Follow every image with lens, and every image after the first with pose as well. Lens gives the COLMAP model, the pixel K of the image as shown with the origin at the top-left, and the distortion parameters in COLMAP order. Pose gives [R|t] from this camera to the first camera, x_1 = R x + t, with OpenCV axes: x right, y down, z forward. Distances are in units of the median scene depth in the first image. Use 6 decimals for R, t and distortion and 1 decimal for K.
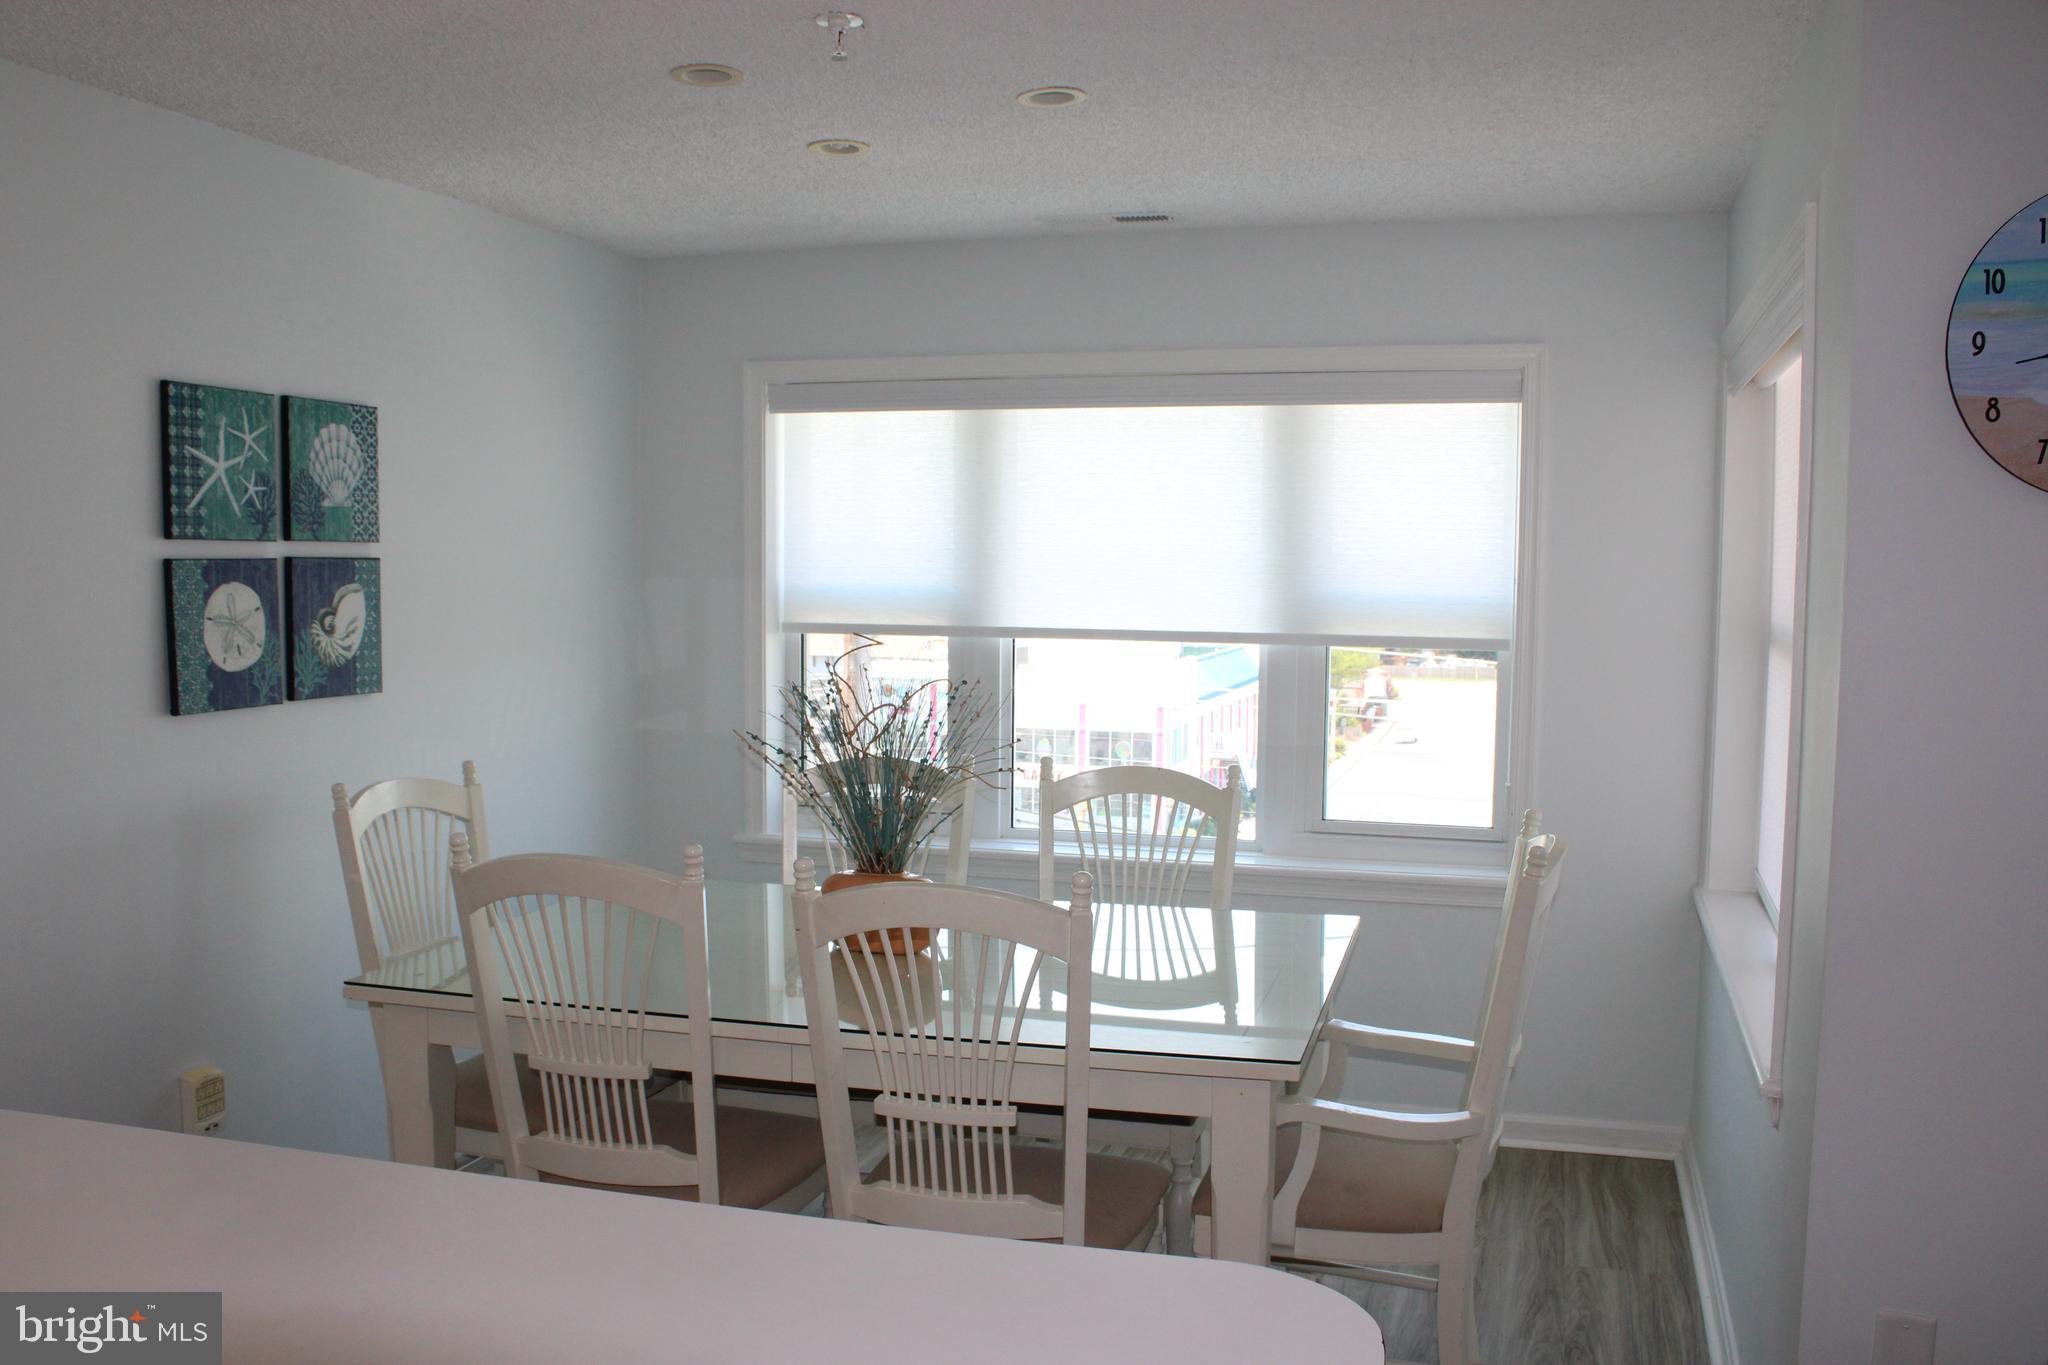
lens RADIAL K [[1779.2, 0, 1021.2], [0, 1779.2, 690.6], [0, 0, 1]] dist [-0.075826, 0.002352]
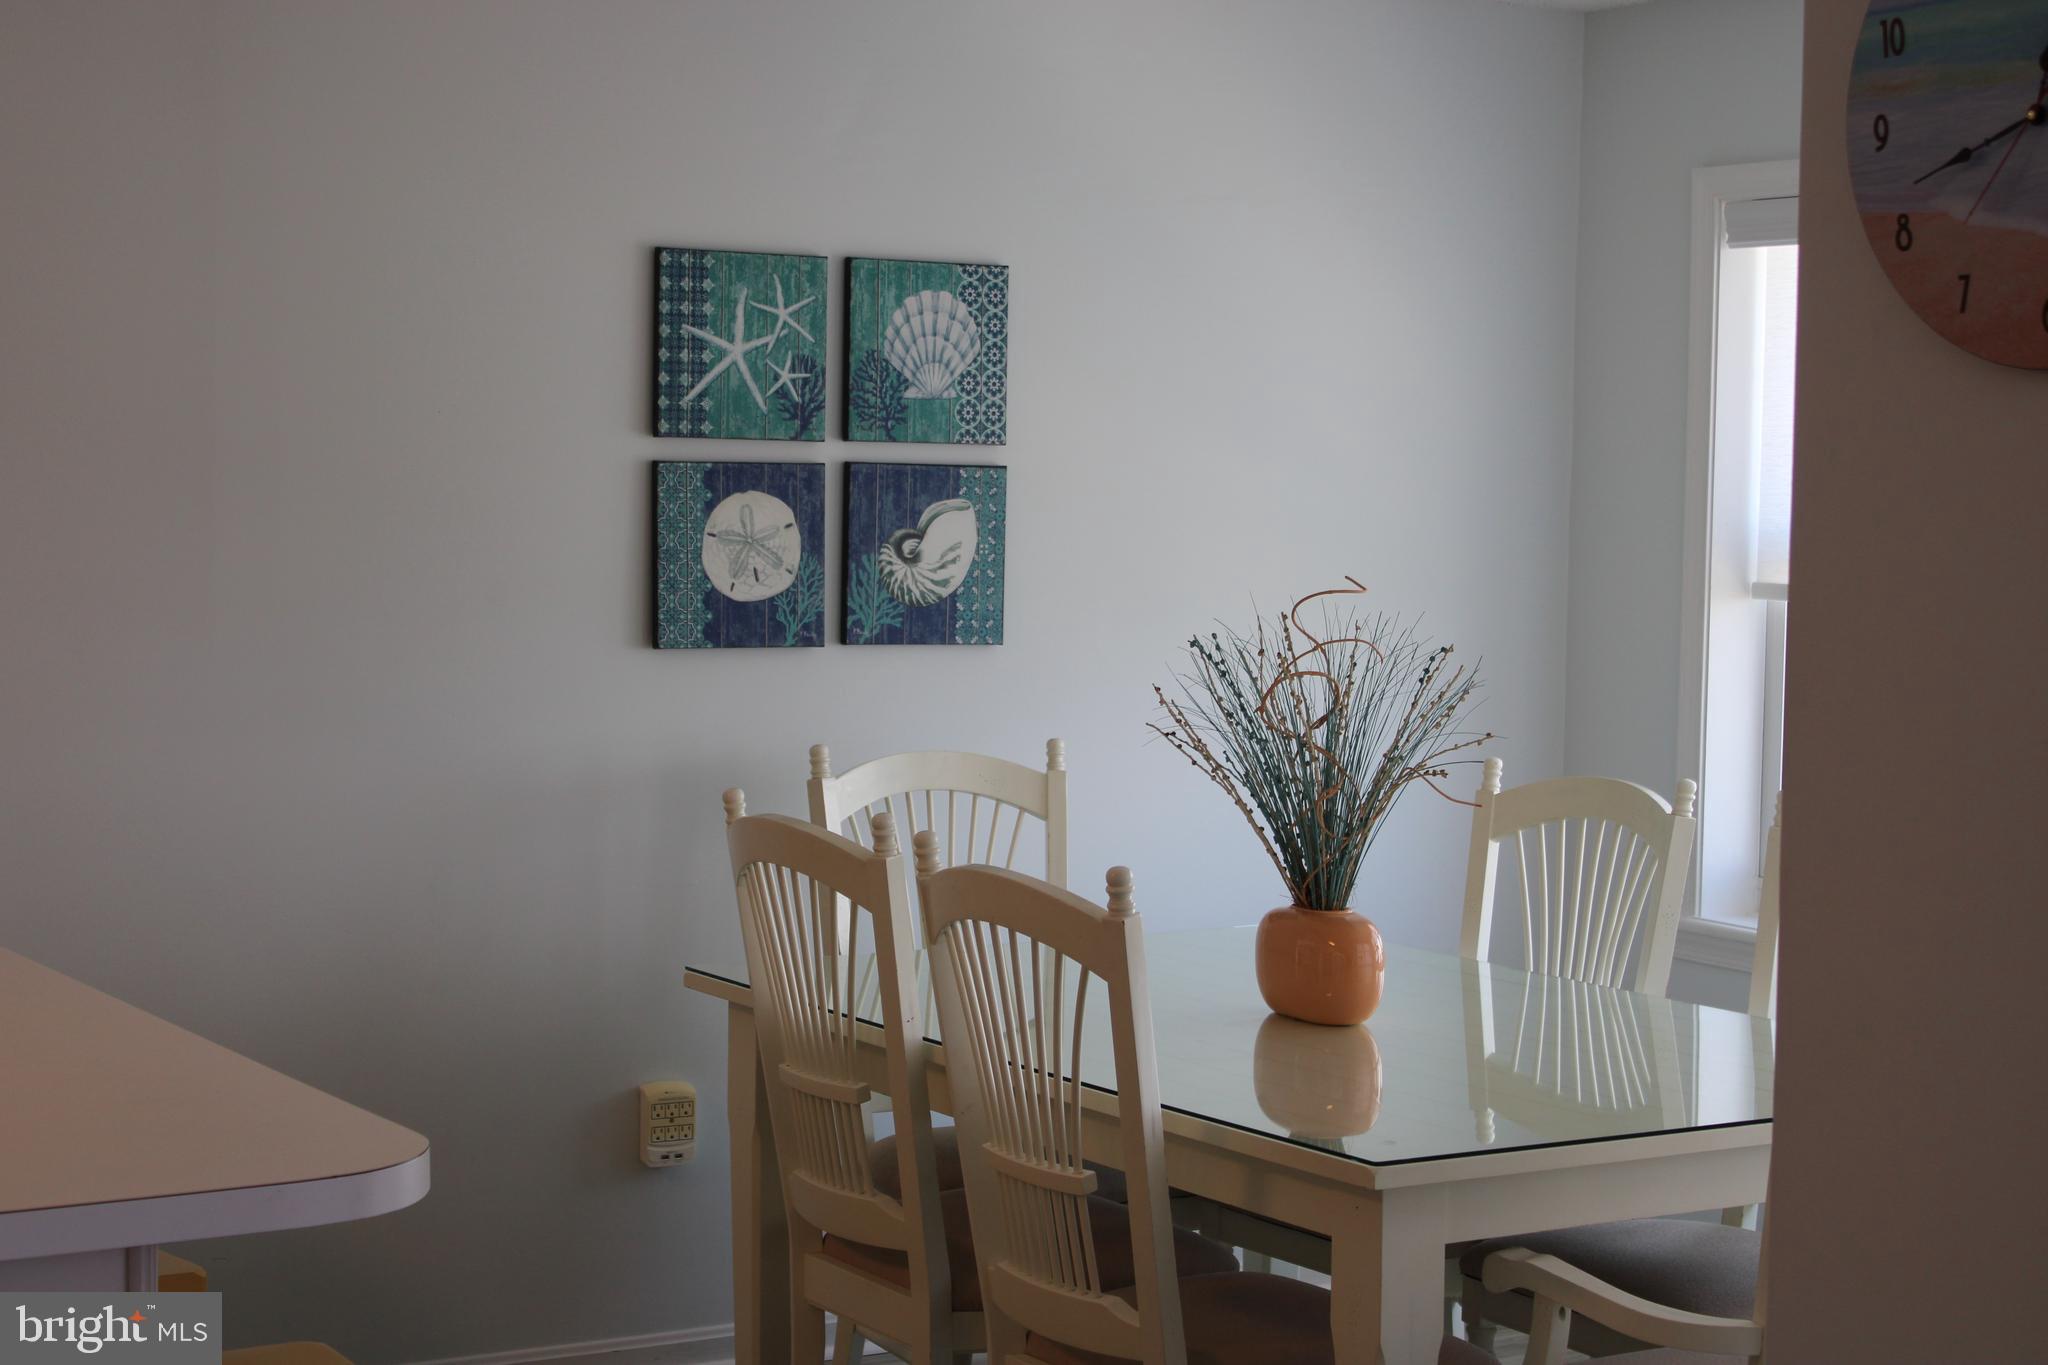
lens RADIAL K [[3540.9, 0, 1024.0], [0, 3540.9, 682.5], [0, 0, 1]] dist [0.002635, 0.071072]
pose [[0.738868, 0.047655, -0.672163, 0.744062], [-0.063029, 0.998011, 0.001473, 0.016048], [0.670896, 0.041277, 0.740401, -0.124756]]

==========

Your goal
Change "distortion parameters" to "distortion coefficients" throughout the listing, leave everything else as it is, and omit the pictures from your reply.

Task solution
Follow every image with lens, and every image after the first with pose as well. Lens gives the COLMAP model, the pixel K of the image as shown with the origin at the top-left, and the distortion coefficients in COLMAP order. Pose gives [R|t] from this camera to the first camera, x_1 = R x + t, with OpenCV axes: x right, y down, z forward. Distances are in units of the median scene depth in the first image. Use 6 decimals for R, t and distortion and 1 decimal for K.
lens RADIAL K [[1779.2, 0, 1021.2], [0, 1779.2, 690.6], [0, 0, 1]] dist [-0.075826, 0.002352]
lens RADIAL K [[3540.9, 0, 1024.0], [0, 3540.9, 682.5], [0, 0, 1]] dist [0.002635, 0.071072]
pose [[0.738868, 0.047655, -0.672163, 0.744062], [-0.063029, 0.998011, 0.001473, 0.016048], [0.670896, 0.041277, 0.740401, -0.124756]]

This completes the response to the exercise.